**Exercise objective**: In the listing below, find the line with "Figure 1. Diagram" and copy every line from there up to and including the line with "FIGURE 6 | MD", exactly and without pictures.

**The records**:
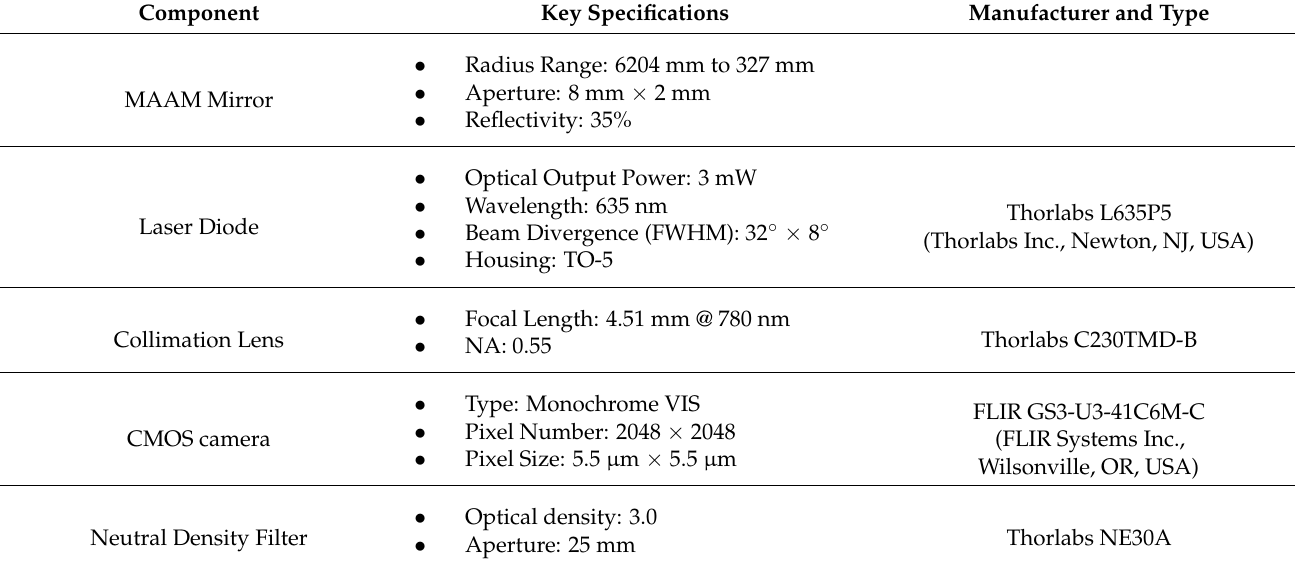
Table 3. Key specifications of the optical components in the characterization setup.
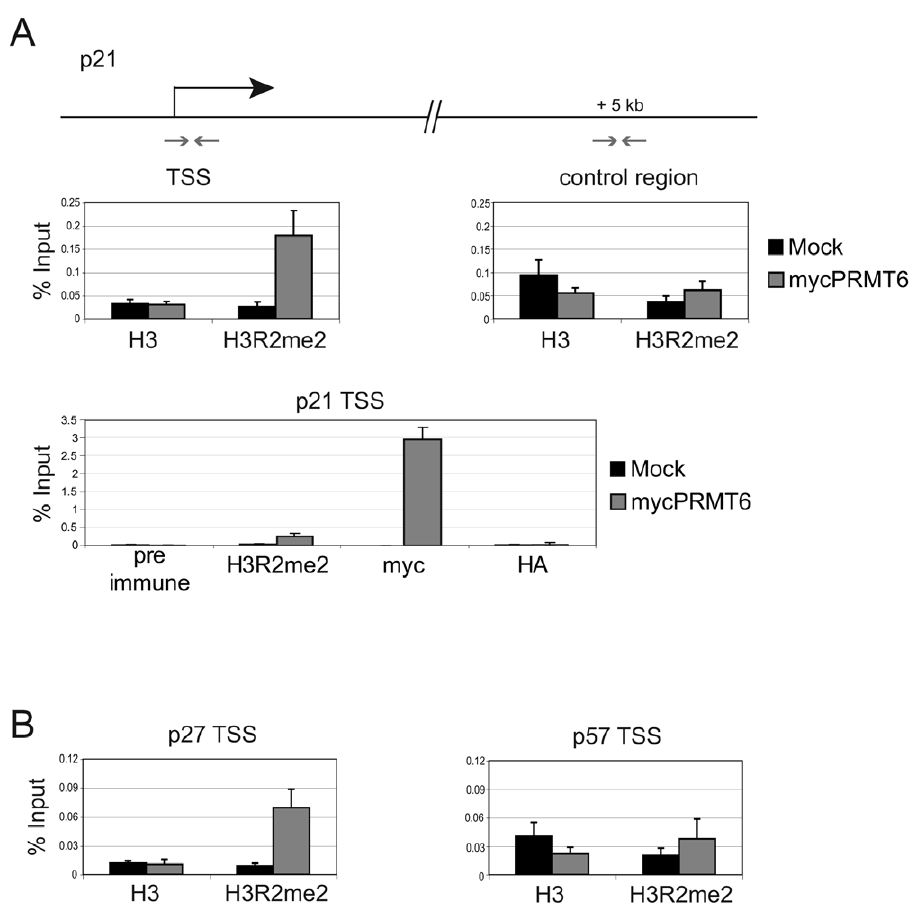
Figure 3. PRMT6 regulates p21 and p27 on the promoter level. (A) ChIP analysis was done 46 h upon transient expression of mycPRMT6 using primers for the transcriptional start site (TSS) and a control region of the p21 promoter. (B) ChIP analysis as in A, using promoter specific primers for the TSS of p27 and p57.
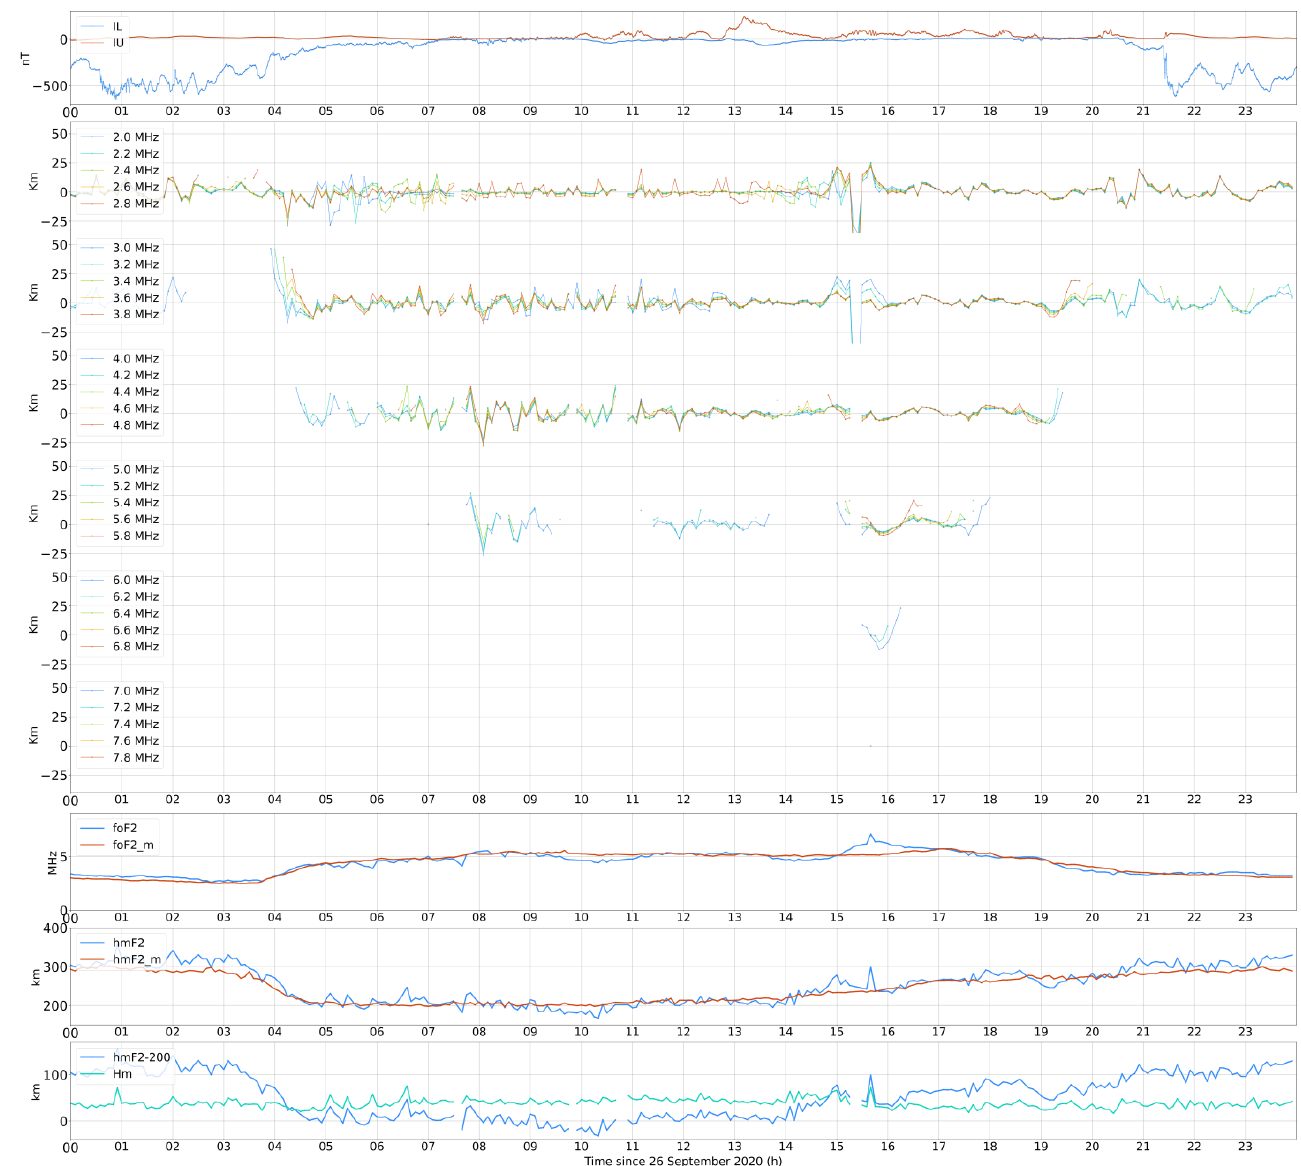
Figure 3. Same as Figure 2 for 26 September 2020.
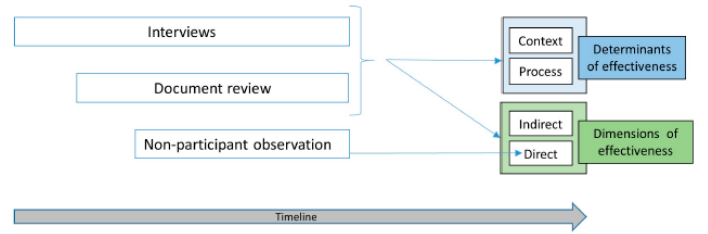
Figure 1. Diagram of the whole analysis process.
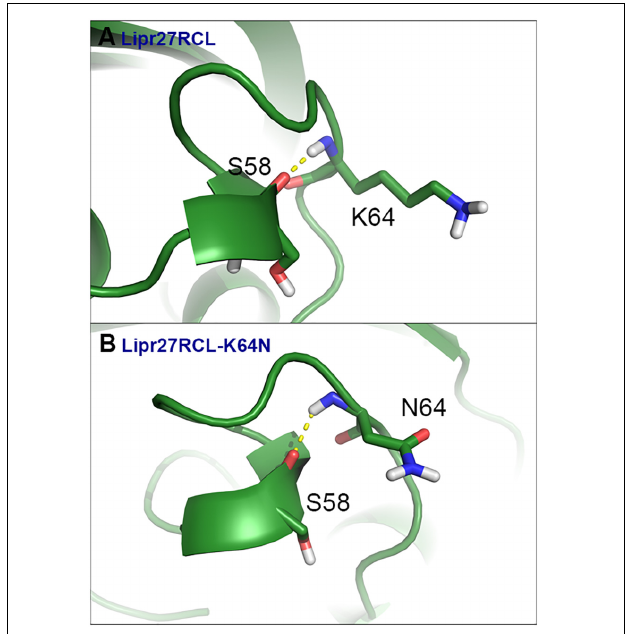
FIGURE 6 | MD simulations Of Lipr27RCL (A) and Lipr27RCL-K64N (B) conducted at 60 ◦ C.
--
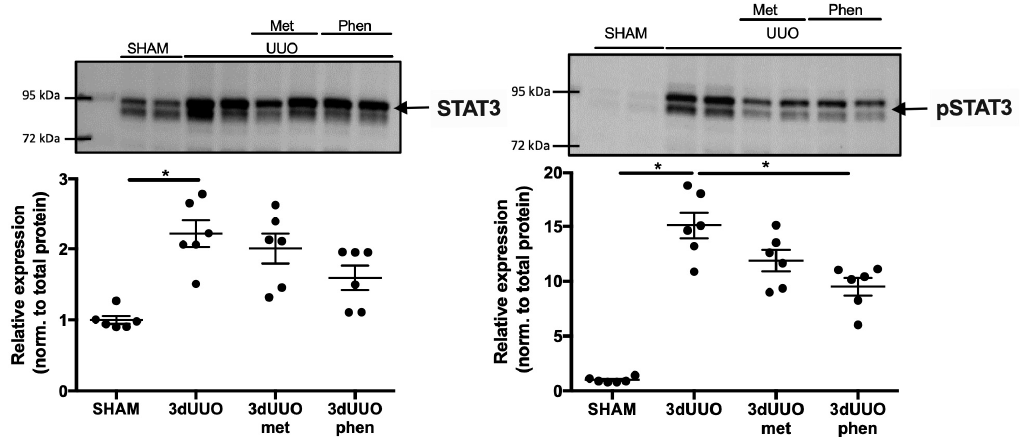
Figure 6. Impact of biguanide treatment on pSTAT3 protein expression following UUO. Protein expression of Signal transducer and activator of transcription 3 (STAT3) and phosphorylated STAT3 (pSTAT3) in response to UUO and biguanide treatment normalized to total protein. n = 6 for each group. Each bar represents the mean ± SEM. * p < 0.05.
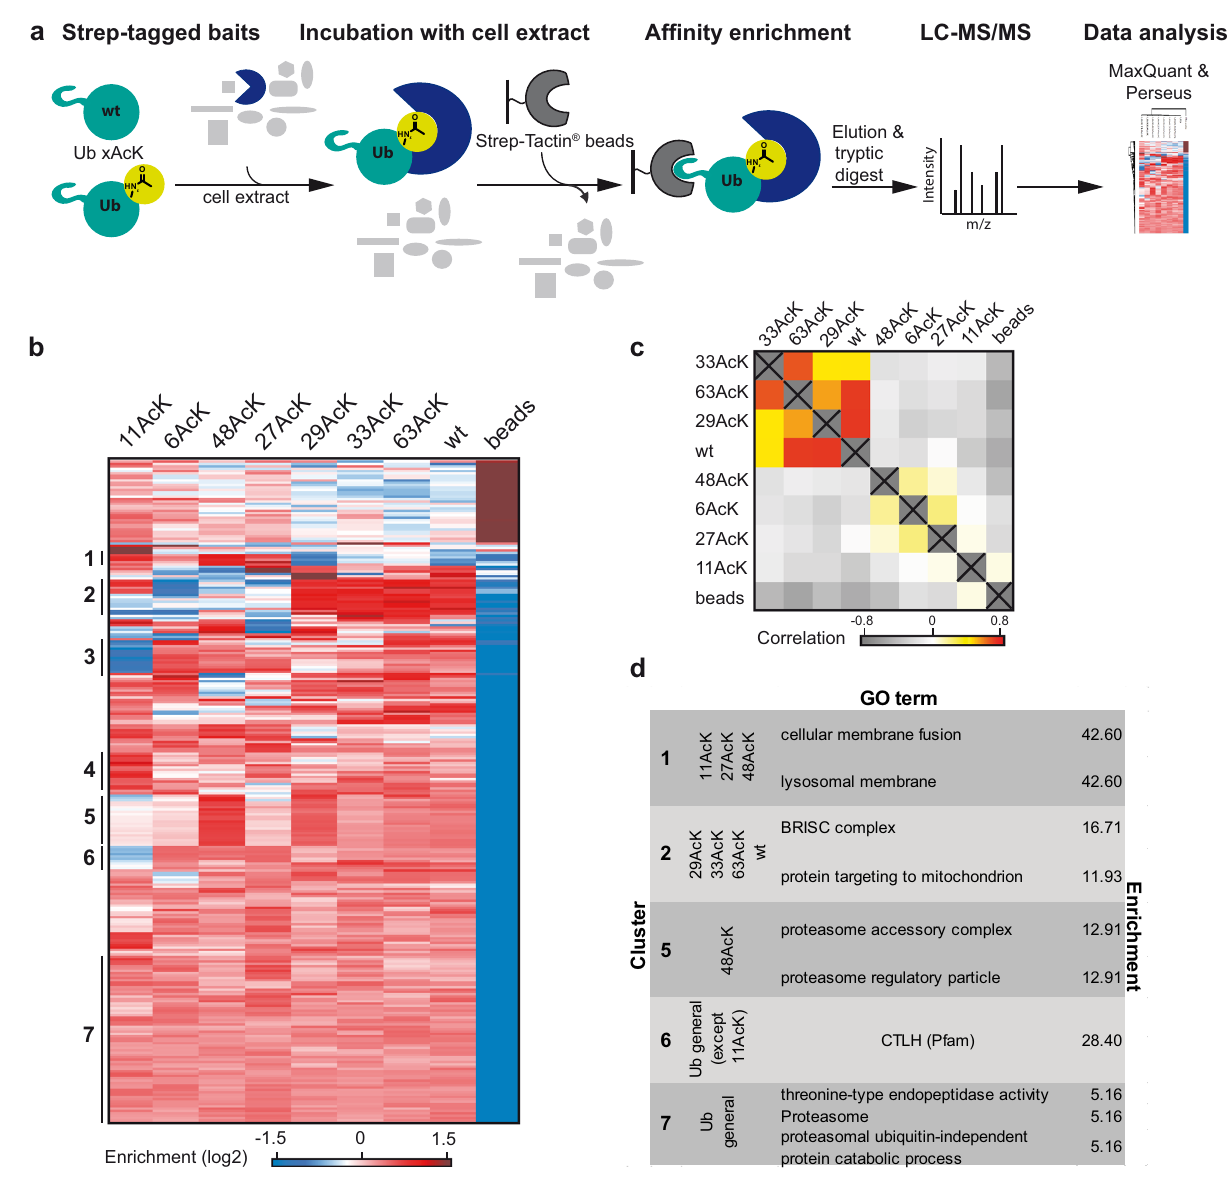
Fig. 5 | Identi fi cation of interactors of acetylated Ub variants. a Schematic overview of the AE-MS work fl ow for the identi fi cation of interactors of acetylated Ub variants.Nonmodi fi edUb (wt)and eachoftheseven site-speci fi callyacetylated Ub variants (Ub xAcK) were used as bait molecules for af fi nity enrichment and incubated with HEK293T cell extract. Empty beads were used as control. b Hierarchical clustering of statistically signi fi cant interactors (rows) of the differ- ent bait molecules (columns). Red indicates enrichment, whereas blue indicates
---
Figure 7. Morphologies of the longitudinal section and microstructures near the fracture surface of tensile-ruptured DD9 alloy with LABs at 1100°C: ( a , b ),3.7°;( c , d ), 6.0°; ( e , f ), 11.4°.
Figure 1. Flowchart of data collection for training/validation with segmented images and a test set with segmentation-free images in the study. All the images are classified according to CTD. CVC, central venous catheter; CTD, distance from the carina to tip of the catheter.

**Output below**:
Figure 1. Diagram of the whole analysis process.
FIGURE 6 | MD simulations Of Lipr27RCL (A) and Lipr27RCL-K64N (B) conducted at 60 ◦ C.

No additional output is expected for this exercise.